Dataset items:
····················

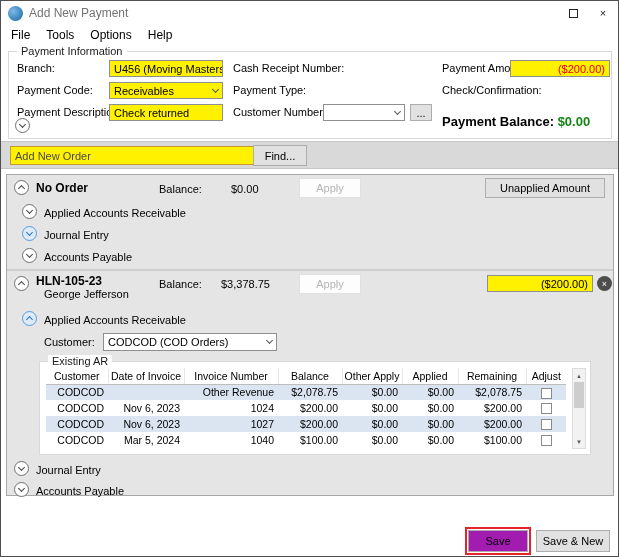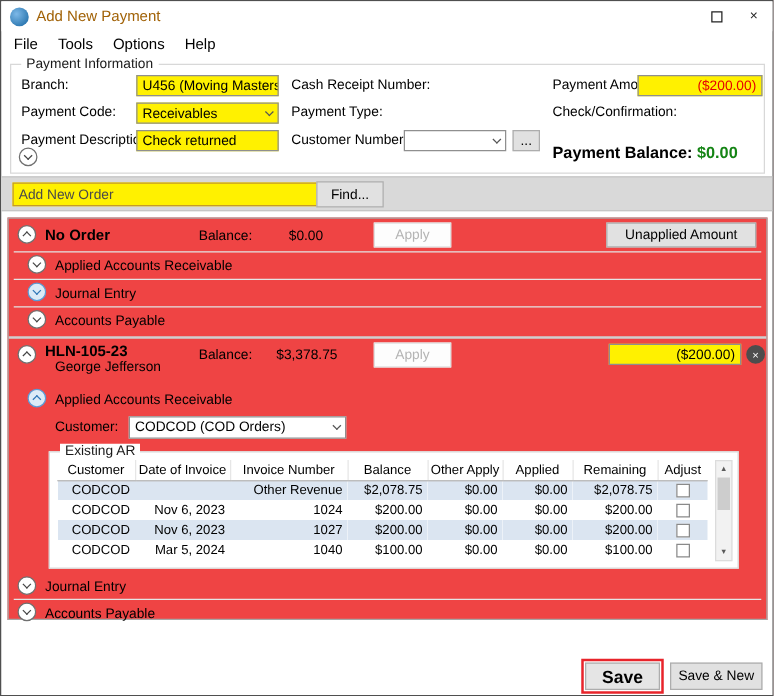--- a/index.html
+++ b/index.html
@@ -2,21 +2,21 @@
 <html><head>
 <meta charset="utf-8">
 <style>
   * { box-sizing: border-box; margin: 0; padding: 0; }
   body { font-family: "Liberation Sans", sans-serif; background: #fff; }
   .window { position: relative; width: 619px; height: 557px; border: 1px solid #4f4f4f; background: #fff; overflow: hidden; }
 
   
   .titlebar { height: 24px; display: flex; align-items: center; padding-left: 7px; background: #fff; }
   .app-icon { width: 15px; height: 15px; border-radius: 50%; background: radial-gradient(circle at 35% 35%, #7db9e8, #1464a0); margin-right: 6px; flex: 0 0 auto; }
-  .title { font-size: 12px; color: #a16207; }
+  .title { font-size: 12px; color: #737373; }
   .win-controls { margin-left: auto; display: flex; height: 100%; }
   .win-btn { width: 30px; height: 100%; display: flex; align-items: center; justify-content: center; font-size: 11px; color: #222; cursor: default; }
   .max-glyph { width: 9px; height: 9px; border: 1px solid #222; display: block; }
 
   
   .menubar { height: 20px; display: flex; align-items: center; font-size: 12px; padding-left: 2px; }
   .menu-item { padding: 2px 8px; }
 
   
   .group { position: absolute; border: 1px solid #d8d8d8; background: #fff; }
@@ -32,21 +32,21 @@
   .circle { position: absolute; width: 15px; height: 15px; border: 1px solid #707070; border-radius: 50%; background: #fff; display: flex; align-items: center; justify-content: center; }
   .circle.blue { border-color: #5b9bd5; background: #dcebf7; }
   .circle.blue .chev { border-color: #2e75b6; }
   .chev { width: 5px; height: 5px; border-right: 1.2px solid #444; border-bottom: 1.2px solid #444; display: block; }
   .chev.down { transform: rotate(45deg); margin-top: -2px; }
   .chev.up { transform: rotate(-135deg); margin-top: 2px; }
 
   .strip { position: absolute; left: 0; right: 0; top: 140px; height: 28px; background: #d9d9d9; border-top: 1px solid #c6c6c6; border-bottom: 1px solid #c6c6c6; }
   .order-input { left: 9px; top: 4px; width: 284px; height: 19px; border: 1px solid #c59a2a; color: #4a4a4a; }
 
-  .mainbox { position: absolute; left: 5px; top: 173px; width: 608px; height: 322px; border: 1px solid #a6a6a6; background: #ef4444; }
+  .mainbox { position: absolute; left: 5px; top: 173px; width: 608px; height: 322px; border: 1px solid #a6a6a6; background: #e5e5e5; }
   .divider { position: absolute; left: 4px; right: 4px; border-top: 1px solid #e4e4e4; }
   .section-divider { position: absolute; left: 0; right: 0; border-top: 2px solid #cfcfcf; }
   .bold-title { position: absolute; font-size: 12px; font-weight: bold; white-space: nowrap; }
   .remove-circle { position: absolute; width: 15px; height: 15px; border-radius: 50%; background: #4d4d4d; color: #fff; font-size: 9px; display: flex; align-items: center; justify-content: center; }
 
   
   .ar-table { border-collapse: collapse; table-layout: fixed; font-size: 10.5px; position: absolute; left: 6px; top: 6px; }
   .ar-table th { font-weight: normal; height: 16px; border-bottom: 1px solid #bdbdbd; border-right: 1px solid #e6e6e6; padding: 0 2px; text-align: center; white-space: nowrap; overflow: hidden; background: #fff; }
   .ar-table th:last-child { border-right: none; }
   .ar-table td { height: 16px; padding: 0 4px; white-space: nowrap; overflow: hidden; text-align: right; }
@@ -54,21 +54,21 @@
   .ar-table td.num { text-align: right; }
   .ar-table td.ctr { text-align: center; }
   .checkbox { width: 11px; height: 11px; border: 1px solid #8a8a8a; background: #fff; display: inline-block; vertical-align: middle; }
 
   .vscroll { position: absolute; width: 14px; background: #f2f2f2; border: 1px solid #dcdcdc; display: flex; flex-direction: column; }
   .varrow { height: 13px; display: flex; align-items: center; justify-content: center; font-size: 6px; color: #5a5a5a; flex: 0 0 auto; }
   .vtrack { flex: 1; position: relative; }
   .vthumb { position: absolute; left: 1px; top: 0; width: 10px; height: 26px; background: #cdcdcd; }
 
   .annotate { position: absolute; border: 2px solid #e8242b; padding: 1px; }
-  .footer-btn { position: relative; width: 60px; height: 22px; background: #e5e5e5; border: 1px solid #adadad; font-size: 14px; display: flex; align-items: center; justify-content: center; font-weight: bold; }
+  .footer-btn { position: relative; width: 60px; height: 22px; background: #a21caf; border: 1px solid #adadad; font-size: 11px; display: flex; align-items: center; justify-content: center; }
   .green { color: #148414; }
   .red { color: #e60000; }
   .pay-balance { position: absolute; font-size: 13px; font-weight: bold; white-space: nowrap; }
   .sub-label { position: absolute; font-size: 11px; white-space: nowrap; }
 </style>
 </head>
 <body>
 
 <div class="window">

····················

— Description of the task —
Print every line above exactly. Leave the pictures out.

— Answer to this exercise —
--- a/index.html
+++ b/index.html
@@ -2,21 +2,21 @@
 <html><head>
 <meta charset="utf-8">
 <style>
   * { box-sizing: border-box; margin: 0; padding: 0; }
   body { font-family: "Liberation Sans", sans-serif; background: #fff; }
   .window { position: relative; width: 619px; height: 557px; border: 1px solid #4f4f4f; background: #fff; overflow: hidden; }
 
   
   .titlebar { height: 24px; display: flex; align-items: center; padding-left: 7px; background: #fff; }
   .app-icon { width: 15px; height: 15px; border-radius: 50%; background: radial-gradient(circle at 35% 35%, #7db9e8, #1464a0); margin-right: 6px; flex: 0 0 auto; }
-  .title { font-size: 12px; color: #a16207; }
+  .title { font-size: 12px; color: #737373; }
   .win-controls { margin-left: auto; display: flex; height: 100%; }
   .win-btn { width: 30px; height: 100%; display: flex; align-items: center; justify-content: center; font-size: 11px; color: #222; cursor: default; }
   .max-glyph { width: 9px; height: 9px; border: 1px solid #222; display: block; }
 
   
   .menubar { height: 20px; display: flex; align-items: center; font-size: 12px; padding-left: 2px; }
   .menu-item { padding: 2px 8px; }
 
   
   .group { position: absolute; border: 1px solid #d8d8d8; background: #fff; }
@@ -32,21 +32,21 @@
   .circle { position: absolute; width: 15px; height: 15px; border: 1px solid #707070; border-radius: 50%; background: #fff; display: flex; align-items: center; justify-content: center; }
   .circle.blue { border-color: #5b9bd5; background: #dcebf7; }
   .circle.blue .chev { border-color: #2e75b6; }
   .chev { width: 5px; height: 5px; border-right: 1.2px solid #444; border-bottom: 1.2px solid #444; display: block; }
   .chev.down { transform: rotate(45deg); margin-top: -2px; }
   .chev.up { transform: rotate(-135deg); margin-top: 2px; }
 
   .strip { position: absolute; left: 0; right: 0; top: 140px; height: 28px; background: #d9d9d9; border-top: 1px solid #c6c6c6; border-bottom: 1px solid #c6c6c6; }
   .order-input { left: 9px; top: 4px; width: 284px; height: 19px; border: 1px solid #c59a2a; color: #4a4a4a; }
 
-  .mainbox { position: absolute; left: 5px; top: 173px; width: 608px; height: 322px; border: 1px solid #a6a6a6; background: #ef4444; }
+  .mainbox { position: absolute; left: 5px; top: 173px; width: 608px; height: 322px; border: 1px solid #a6a6a6; background: #e5e5e5; }
   .divider { position: absolute; left: 4px; right: 4px; border-top: 1px solid #e4e4e4; }
   .section-divider { position: absolute; left: 0; right: 0; border-top: 2px solid #cfcfcf; }
   .bold-title { position: absolute; font-size: 12px; font-weight: bold; white-space: nowrap; }
   .remove-circle { position: absolute; width: 15px; height: 15px; border-radius: 50%; background: #4d4d4d; color: #fff; font-size: 9px; display: flex; align-items: center; justify-content: center; }
 
   
   .ar-table { border-collapse: collapse; table-layout: fixed; font-size: 10.5px; position: absolute; left: 6px; top: 6px; }
   .ar-table th { font-weight: normal; height: 16px; border-bottom: 1px solid #bdbdbd; border-right: 1px solid #e6e6e6; padding: 0 2px; text-align: center; white-space: nowrap; overflow: hidden; background: #fff; }
   .ar-table th:last-child { border-right: none; }
   .ar-table td { height: 16px; padding: 0 4px; white-space: nowrap; overflow: hidden; text-align: right; }
@@ -54,21 +54,21 @@
   .ar-table td.num { text-align: right; }
   .ar-table td.ctr { text-align: center; }
   .checkbox { width: 11px; height: 11px; border: 1px solid #8a8a8a; background: #fff; display: inline-block; vertical-align: middle; }
 
   .vscroll { position: absolute; width: 14px; background: #f2f2f2; border: 1px solid #dcdcdc; display: flex; flex-direction: column; }
   .varrow { height: 13px; display: flex; align-items: center; justify-content: center; font-size: 6px; color: #5a5a5a; flex: 0 0 auto; }
   .vtrack { flex: 1; position: relative; }
   .vthumb { position: absolute; left: 1px; top: 0; width: 10px; height: 26px; background: #cdcdcd; }
 
   .annotate { position: absolute; border: 2px solid #e8242b; padding: 1px; }
-  .footer-btn { position: relative; width: 60px; height: 22px; background: #e5e5e5; border: 1px solid #adadad; font-size: 14px; display: flex; align-items: center; justify-content: center; font-weight: bold; }
+  .footer-btn { position: relative; width: 60px; height: 22px; background: #a21caf; border: 1px solid #adadad; font-size: 11px; display: flex; align-items: center; justify-content: center; }
   .green { color: #148414; }
   .red { color: #e60000; }
   .pay-balance { position: absolute; font-size: 13px; font-weight: bold; white-space: nowrap; }
   .sub-label { position: absolute; font-size: 11px; white-space: nowrap; }
 </style>
 </head>
 <body>
 
 <div class="window">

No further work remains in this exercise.